Sexo anal

Especialista em sexualidade esclarece dúvidas e mitos
por admin

Atenção: Esta matéria contém teor sexual e é imprópria para menores de 18 anos.

Para muita gente o sexo anal ainda é um tabu. O assunto, por ser pouco comentado, vive cercado de muitas dúvidas e alguns mitos. Há mulheres que adoram e outras que sequer pensam em tentar. A psicóloga e especialista em sexualidade Carolina Costa Fernandes explica que não existe certo e errado, o que existe é a busca de prazer mútuo. "É algo que deve ser conversado e escolhido pelo casal. Se ambos estiverem dispostos, tudo bem, mas se chegarem ao acordo de não realizarem, tudo bem também”, afirma. Ela dá algumas dicas e esclarece tudo o que você gostaria de saber sobre o assunto, mas nunca teve coragem de perguntar. Confira!

O prazer anal

“Para que haja prazer no sexo anal é necessário que o casal tenha disponibilidade e intimidade para a relação. Existem mulheres que podem não gostar da ideia de sexo anal por temerem algum incômodo, dores ou até mesmo sangramento, além de sentirem nojo do cheiro e das possibilidades de inúmeros micro-organismos infecciosos que permanecem na região. Algumas apresentam muita sensibilidade na penetração anal e, quando sentem dor, a excitação e o prazer não aparecem. Mas quando a mulher está de acordo e pensa na possibilidade como algo possível, pode acontecer de maneira saudável e prazerosa. Muitas mulheres podem gostar, inclusive, de estímulo clitoriano e vaginal durante a penetração, para maior obtenção de prazer.”

Sexo anal sem dor

“É importante utilizar lubrificante acrescido da massagem anal com o dedo ou a língua como forma de preparação para relação. Isso facilita a penetração, pois a região anal não produz lubrificação como a região vaginal. Alguns lubrificantes já vêm com anestésico, mas é uma escolha de cada um. Se a prática for nova ao casal, são necessários alguns cuidados. Tenham calma, brinquem um pouco com os dedos e façam a introdução peniana com cautela, para que haja tempo para a dilatação acontecer e para o corpo se habituar. Tudo deve ser feito bem devagar e, se necessário, pode levar dias para que a parceria sinta-se apta para atividade. É importante respeitarem este tempo de preparação. A dor depende principalmente do relaxamento da musculatura, porém, quando há um excesso nas diferenças entre o orifício e o tamanho do pênis, é possível que haja dor.”

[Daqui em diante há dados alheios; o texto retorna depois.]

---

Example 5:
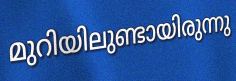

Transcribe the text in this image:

മുറിയിലുണ്ടായിരുന്നു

Melhor posição para o sexo anal

“É importante é encontrar posições que sejam facilitadoras para a penetração. A melhor é sempre a que os parceiros se sintam bem, mas as que mais são assinaladas como adequadas para penetração anal são: a de lado, na qual quem vai ser penetrado fica de costas para o parceiro, e de quatro, na qual a mulher fica de joelhos e cotovelos na cama e o homem por cima realiza a penetração.”
Cuidados
“Prazer e sexo estão associados à prevenção, por isso é necessário lembrar que a relação anogenital precisa ser sinônimo de uso de camisinha. A utilização de preservativo, limpeza anal, peniana e troca de preservativo são fundamentais. Além de prevenir as doenças sexualmente transmissíveis, evita o desencadeamento de infecções no pênis e coceiras causadas pelos resíduos de fezes que podem estar na região. Se após a relação anal houver continuidade na relação vaginal, é necessário realizar a troca de camisinha, pois as bactérias que sobrevivem no ânus sem causar danos à saúde podem promover infecções se transportadas pelo pênis à vagina. É importante lembrar também que, os lubrificantes mais indicados são à base de água, pois à base de petróleo ou vaselina podem causar algum tipo de dano ao preservativo.”
Possíveis consequências
“É um grande mito achar que irá ocorrer a perda das pregas anais ou contratibilidade dos músculos perineais. O atrito pode desencadear dores e fissuras anais, mas isso não ocorre se for utilizado o lubrificante para facilitar a penetração. O que pode causar danos são os exageros, como diferenças entre tamanho do pênis e do ânus, ou introdução de mãos e objetos.”